O Papa Leão XIV torna-se o primeiro Papa a reconhecer publicamente a contribuição da Igreja Católica para a colonização e a escravização e a pedir perdão formal em nome da instituição. É um pedido que chega com um certo atraso? Sim! Mas é um gesto muito significativo, com força simbólica importante. É óbvio que, ao longo da trajectória da Igreja Católica, ao longo dos séculos, tivemos muitos clérigos que estiveram no lugar de fazer esse reconhecimento, inclusive pedindo perdão individualmente.
Mais do que isso, temos, na história da Igreja Católica, a contribuição de clérigos negros, sobretudo provenientes do continente africano. Olhando para o papel que a Igreja Católica exerceu na colonização, fazendo uma autocrítica profunda, há um movimento de reversão dessa imagem a partir de dentro. Por exemplo, em 19[56], é publicado um manifesto intitulado «Os Padres Negros Interrogam-se». E o que eles interrogavam? Exactamente o papel que a Igreja Católica teve no processo de colonização
De facto, ao longo da história da Igreja Católica, temos teólogos, padres e clérigos importantes que foram muito críticos em relação ao papel da Igreja. Mas o Papa Leão XIV “surpreende” por ser, e aí está a 'peculiaridade', o primeiro Papa a fazer esse reconhecimento em público e, mais do que isso, pedir perdão publicamente pela colonização.
Por mais que isso não tenha um impacto directo, olhando para trás, já faz bastante tempo que esse pedido de perdão é esperado. Ele é extremamente importante porque reaquece o debate. Reconhecer a contribuição da Igreja Católica para a colonização e a escravização é fundamental. Aliás, muitos entendem, e eu me junto a eles, que o alcance e a força da colonização e da escravização seriam muito difíceis sem a contribuição da Igreja Católica ao longo dessa história. Sobretudo porque foi a Igreja que deu a 'legitimidade' a Deus para justificar processos de escravização, afirmando que outros povos, em especial o povo africano, poderiam ser escravizados por sua suposta 'inferioridade'. Ou ainda que pessoas negras e africanas não tivessem alma.
A Igreja Católica tem um papel importante nessa grande diáspora de escravização ao longo da história e é fundamental para a composição de sociedades, países e nações no Caribe, nos Estados Unidos e na América Latina, em especial no Brasil, um dos grandes territórios desse processo.
Por isso, a opinião do Papa XIV não é uma opinião qualquer, nem um pedido de perdão que se perde no tempo por estar muito distante do período de escravização.

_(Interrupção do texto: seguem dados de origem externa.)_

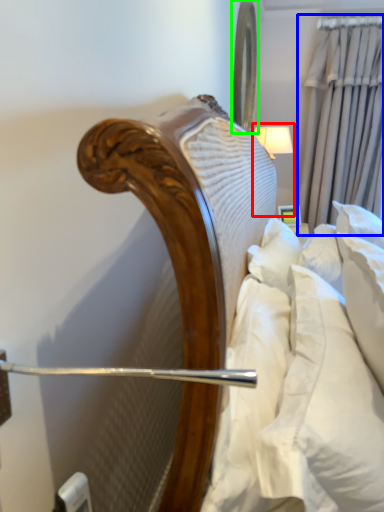
Question: Based on their relative distances, which object is nearer to bedside lamp (highlighted by a red box)? Choose from curtain (highlighted by a blue box) and mirror (highlighted by a green box).

Choices:
 (A) curtain
 (B) mirror

Answer: (B)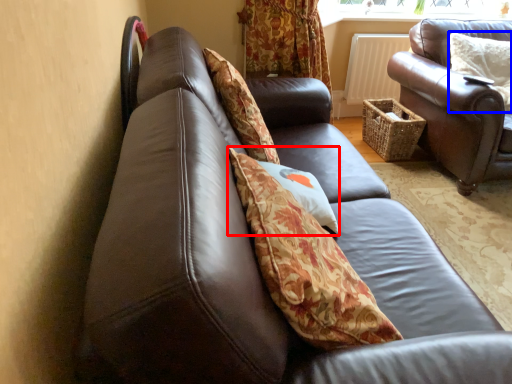
Question: Which point is closer to the camera, pillow (highlighted by a red box) or pillow (highlighted by a blue box)?

Choices:
 (A) pillow
 (B) pillow

Answer: (A)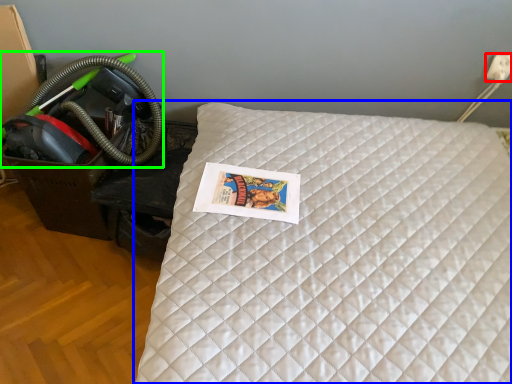
Question: Which object is positioned closest to electric outlet (highlighted by a red box)? Select from bed (highlighted by a blue box) and garden hose (highlighted by a green box).

Choices:
 (A) bed
 (B) garden hose

Answer: (A)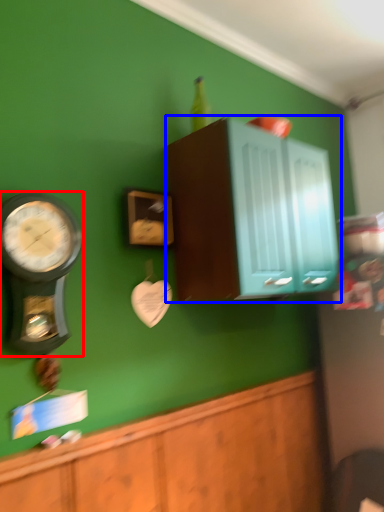
Question: Which object appears closest to the camera in this image, wall clock (highlighted by a red box) or cabinetry (highlighted by a blue box)?

Choices:
 (A) wall clock
 (B) cabinetry

Answer: (A)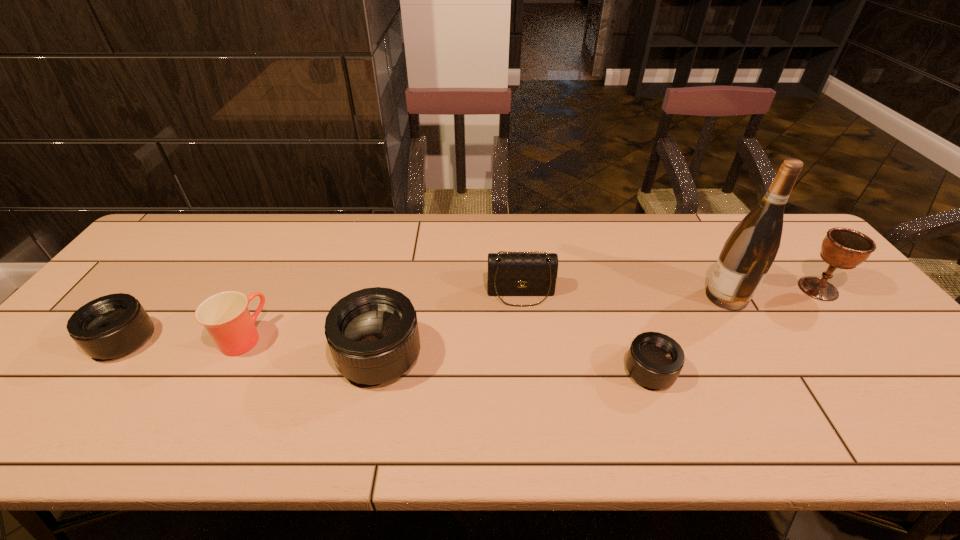
Where is `free location located 0.090m on the left of the sixth shortest object`? The height and width of the screenshot is (540, 960). free location located 0.090m on the left of the sixth shortest object is located at coordinates (767, 289).

Locate an element on the screen. The image size is (960, 540). vacant region located on the left of the second object from left to right is located at coordinates (196, 338).

I want to click on object that is at the left edge, so click(111, 326).

Where is `object at the right edge`? The width and height of the screenshot is (960, 540). object at the right edge is located at coordinates (843, 248).

The width and height of the screenshot is (960, 540). Identify the location of vacant point at the far edge. (x=458, y=240).

Where is `free space at the near edge of the desktop`? The width and height of the screenshot is (960, 540). free space at the near edge of the desktop is located at coordinates (799, 375).

I want to click on vacant space at the right edge of the desktop, so click(901, 346).

Locate an element on the screen. The height and width of the screenshot is (540, 960). vacant area that lies between the fifth object from left to right and the second object from left to right is located at coordinates (446, 355).

Locate an element on the screen. vacant area that lies between the clutch bag and the tallest object is located at coordinates (624, 295).

Image resolution: width=960 pixels, height=540 pixels. Find the location of `free space that is in between the second telephoto lens from left to right and the cup`. free space that is in between the second telephoto lens from left to right and the cup is located at coordinates (310, 347).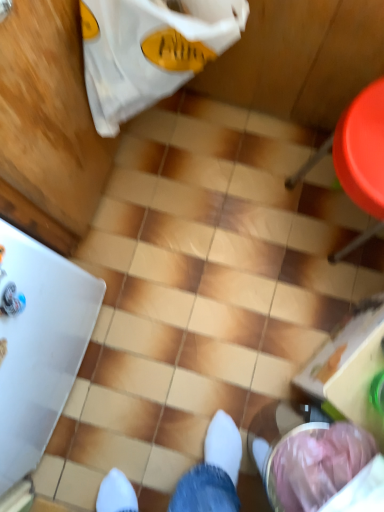
Question: From the image's perspective, is red plastic chair at right positioned above or below white fabric grocery bag at upper left?

Choices:
 (A) above
 (B) below

Answer: (B)

Question: From a real-world perspective, relative to white fabric grocery bag at upper left, is red plastic chair at right vertically above or below?

Choices:
 (A) above
 (B) below

Answer: (B)

Question: Is red plastic chair at right inside the boundaries of white fabric grocery bag at upper left, or outside?

Choices:
 (A) inside
 (B) outside

Answer: (B)

Question: Do you think white fabric grocery bag at upper left is within red plastic chair at right, or outside of it?

Choices:
 (A) inside
 (B) outside

Answer: (B)

Question: Considering the positions of white fabric grocery bag at upper left and red plastic chair at right in the image, is white fabric grocery bag at upper left bigger or smaller than red plastic chair at right?

Choices:
 (A) small
 (B) big

Answer: (A)

Question: Considering the relative positions of white fabric grocery bag at upper left and red plastic chair at right in the image provided, is white fabric grocery bag at upper left to the left or to the right of red plastic chair at right?

Choices:
 (A) left
 (B) right

Answer: (A)

Question: Is white fabric grocery bag at upper left wider or thinner than red plastic chair at right?

Choices:
 (A) wide
 (B) thin

Answer: (B)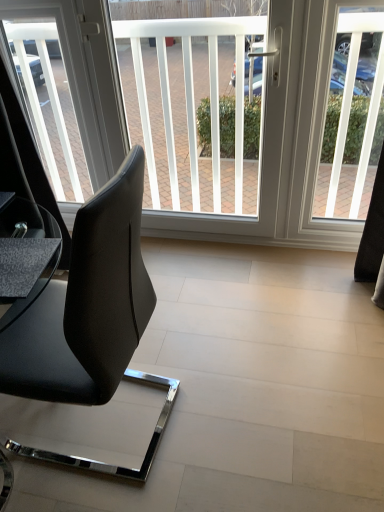
In order to click on black leather chair at left in this screenshot , I will do `click(90, 320)`.

Where is `matte black table at lower left`? This screenshot has height=512, width=384. matte black table at lower left is located at coordinates (25, 271).

Is white plastic window screen at center, the 2th window screen in the left-to-right sequence, aimed at white plastic window screen at upper right, the 3th window screen viewed from the left?

No, white plastic window screen at center, the 2th window screen in the left-to-right sequence, is not facing towards white plastic window screen at upper right, the 3th window screen viewed from the left.

From the image's perspective, is white plastic window screen at center, which is counted as the 2th window screen, starting from the right, located above or below white plastic window screen at upper right, the 3th window screen viewed from the left?

white plastic window screen at center, which is counted as the 2th window screen, starting from the right, is above white plastic window screen at upper right, the 3th window screen viewed from the left.

Considering the relative positions of white plastic window screen at center, the 2th window screen in the left-to-right sequence, and white plastic window screen at upper right, the 3th window screen viewed from the left, in the image provided, is white plastic window screen at center, the 2th window screen in the left-to-right sequence, behind white plastic window screen at upper right, the 3th window screen viewed from the left,?

No, white plastic window screen at center, the 2th window screen in the left-to-right sequence, is closer to the viewer.

Is white plastic window screen at center, which is counted as the 2th window screen, starting from the right, with matte black table at lower left?

No, white plastic window screen at center, which is counted as the 2th window screen, starting from the right, is not next to matte black table at lower left.

Is white plastic window screen at center, which is counted as the 2th window screen, starting from the right, wider or thinner than matte black table at lower left?

Clearly, white plastic window screen at center, which is counted as the 2th window screen, starting from the right, has less width compared to matte black table at lower left.

Is point (206, 187) positioned before point (6, 257)?

No, (206, 187) is behind (6, 257).

Is white plastic window screen at center, which is counted as the 2th window screen, starting from the right, at the left side of matte black table at lower left?

No.

Considering the sizes of objects matte black table at lower left and white plastic window screen at upper right, which is the first window screen from right to left, in the image provided, who is shorter, matte black table at lower left or white plastic window screen at upper right, which is the first window screen from right to left,?

matte black table at lower left.

Is matte black table at lower left behind white plastic window screen at upper right, which is the first window screen from right to left?

No, matte black table at lower left is closer to the camera.

From a real-world perspective, which object stands above the other?

From a 3D spatial view, matte black table at lower left is above.

How much distance is there between matte black table at lower left and white plastic window screen at upper right, the 3th window screen viewed from the left?

matte black table at lower left is 1.58 meters from white plastic window screen at upper right, the 3th window screen viewed from the left.

Which object is closer to the camera, black leather chair at left or matte black table at lower left?

black leather chair at left is closer to the camera.

Can matte black table at lower left be found inside black leather chair at left?

That's correct, matte black table at lower left is inside black leather chair at left.

Is black leather chair at left looking in the opposite direction of matte black table at lower left?

Yes, black leather chair at left is positioned with its back facing matte black table at lower left.

From the image's perspective, would you say black leather chair at left is shown under matte black table at lower left?

Yes, from the image's perspective, black leather chair at left is below matte black table at lower left.

Is there a large distance between matte black table at lower left and white plastic window screen at center, which is counted as the 2th window screen, starting from the right?

Yes, matte black table at lower left is far from white plastic window screen at center, which is counted as the 2th window screen, starting from the right.

From the image's perspective, between matte black table at lower left and white plastic window screen at center, which is counted as the 2th window screen, starting from the right, which one is located above?

white plastic window screen at center, which is counted as the 2th window screen, starting from the right, appears higher in the image.

Between matte black table at lower left and white plastic window screen at center, the 2th window screen in the left-to-right sequence, which one appears on the left side from the viewer's perspective?

matte black table at lower left.

Who is smaller, transparent glass window screen at upper left, which is the third window screen from right to left, or white plastic window screen at center, the 2th window screen in the left-to-right sequence?

Smaller between the two is transparent glass window screen at upper left, which is the third window screen from right to left.

From a real-world perspective, is transparent glass window screen at upper left, which is the third window screen from right to left, positioned over white plastic window screen at center, the 2th window screen in the left-to-right sequence, based on gravity?

Yes, from a real-world perspective, transparent glass window screen at upper left, which is the third window screen from right to left, is on top of white plastic window screen at center, the 2th window screen in the left-to-right sequence.

Is there a large distance between transparent glass window screen at upper left, placed as the first window screen when sorted from left to right, and white plastic window screen at center, the 2th window screen in the left-to-right sequence?

transparent glass window screen at upper left, placed as the first window screen when sorted from left to right, is near white plastic window screen at center, the 2th window screen in the left-to-right sequence, not far away.

Does point (60, 159) appear closer or farther from the camera than point (213, 166)?

Point (60, 159) is farther from the camera than point (213, 166).

Does white plastic window screen at upper right, which is the first window screen from right to left, turn towards transparent glass window screen at upper left, which is the third window screen from right to left?

No.

Which of these two, white plastic window screen at upper right, which is the first window screen from right to left, or transparent glass window screen at upper left, which is the third window screen from right to left, is thinner?

Thinner between the two is transparent glass window screen at upper left, which is the third window screen from right to left.

Find the location of `the 2nd window screen counting from the left of the white plastic window screen at upper right, which is the first window screen from right to left`. the 2nd window screen counting from the left of the white plastic window screen at upper right, which is the first window screen from right to left is located at coordinates (49, 103).

Is white plastic window screen at upper right, which is the first window screen from right to left, placed right next to transparent glass window screen at upper left, placed as the first window screen when sorted from left to right?

No, white plastic window screen at upper right, which is the first window screen from right to left, is not touching transparent glass window screen at upper left, placed as the first window screen when sorted from left to right.

The height and width of the screenshot is (512, 384). I want to click on the 1st window screen to the left of the white plastic window screen at upper right, which is the first window screen from right to left, counting from the anchor's position, so click(195, 109).

Find the location of a particular element. This screenshot has width=384, height=512. table lying below the white plastic window screen at center, which is counted as the 2th window screen, starting from the right (from the image's perspective) is located at coordinates (25, 271).

Based on their spatial positions, is white plastic window screen at upper right, which is the first window screen from right to left, or transparent glass window screen at upper left, which is the third window screen from right to left, further from white plastic window screen at center, the 2th window screen in the left-to-right sequence?

The object further to white plastic window screen at center, the 2th window screen in the left-to-right sequence, is transparent glass window screen at upper left, which is the third window screen from right to left.

From the image, which object appears to be farther from matte black table at lower left, transparent glass window screen at upper left, which is the third window screen from right to left, or white plastic window screen at center, which is counted as the 2th window screen, starting from the right?

Among the two, transparent glass window screen at upper left, which is the third window screen from right to left, is located further to matte black table at lower left.

From the image, which object appears to be farther from white plastic window screen at upper right, the 3th window screen viewed from the left, white plastic window screen at center, the 2th window screen in the left-to-right sequence, or matte black table at lower left?

matte black table at lower left lies further to white plastic window screen at upper right, the 3th window screen viewed from the left, than the other object.

Which object lies nearer to the anchor point white plastic window screen at center, which is counted as the 2th window screen, starting from the right, matte black table at lower left or black leather chair at left?

Among the two, black leather chair at left is located nearer to white plastic window screen at center, which is counted as the 2th window screen, starting from the right.

Looking at the image, which one is located further to transparent glass window screen at upper left, placed as the first window screen when sorted from left to right, white plastic window screen at upper right, the 3th window screen viewed from the left, or black leather chair at left?

The object further to transparent glass window screen at upper left, placed as the first window screen when sorted from left to right, is white plastic window screen at upper right, the 3th window screen viewed from the left.

Considering their positions, is black leather chair at left positioned further to white plastic window screen at upper right, which is the first window screen from right to left, than matte black table at lower left?

matte black table at lower left is further to white plastic window screen at upper right, which is the first window screen from right to left.

Looking at the image, which one is located further to matte black table at lower left, white plastic window screen at center, the 2th window screen in the left-to-right sequence, or white plastic window screen at upper right, the 3th window screen viewed from the left?

Based on the image, white plastic window screen at upper right, the 3th window screen viewed from the left, appears to be further to matte black table at lower left.

Looking at the image, which one is located further to matte black table at lower left, black leather chair at left or transparent glass window screen at upper left, which is the third window screen from right to left?

Among the two, transparent glass window screen at upper left, which is the third window screen from right to left, is located further to matte black table at lower left.

I want to click on chair between matte black table at lower left and white plastic window screen at upper right, which is the first window screen from right to left, from left to right, so click(90, 320).

Where is `chair between transparent glass window screen at upper left, placed as the first window screen when sorted from left to right, and white plastic window screen at upper right, the 3th window screen viewed from the left`? The width and height of the screenshot is (384, 512). chair between transparent glass window screen at upper left, placed as the first window screen when sorted from left to right, and white plastic window screen at upper right, the 3th window screen viewed from the left is located at coordinates (90, 320).

At what (x,y) coordinates should I click in order to perform the action: click on table between transparent glass window screen at upper left, placed as the first window screen when sorted from left to right, and white plastic window screen at upper right, the 3th window screen viewed from the left, from left to right. Please return your answer as a coordinate pair (x, y). The image size is (384, 512). Looking at the image, I should click on (25, 271).

The image size is (384, 512). Find the location of `table positioned between black leather chair at left and transparent glass window screen at upper left, placed as the first window screen when sorted from left to right, from near to far`. table positioned between black leather chair at left and transparent glass window screen at upper left, placed as the first window screen when sorted from left to right, from near to far is located at coordinates (25, 271).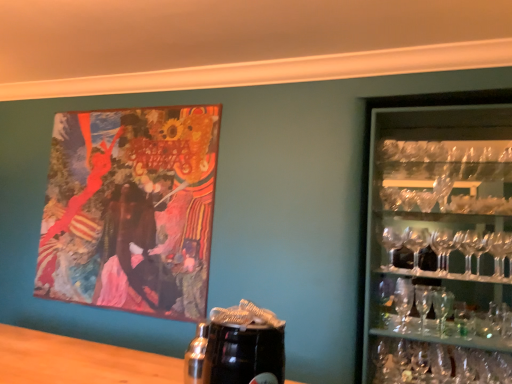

Não! Ao contrário, ele reaquece e traz de volta o debate de que essa crítica é contundente, importante e necessária. A exigência desse perdão é uma exigência de muitos povos ao longo da história do continente africano, da América Latina, do Caribe e de muitos lugares onde a escravização deixou sua marca e formou sociedades.
Portanto, o Papa Leão XIV, como Papa, reconhece o papel da Igreja Católica no processo de escravização, traz a escravização novamente ao debate e faz pensar e discutir o legado, o papel, a influência e as muitas ondas e consequências da escravização que marcam diversos países.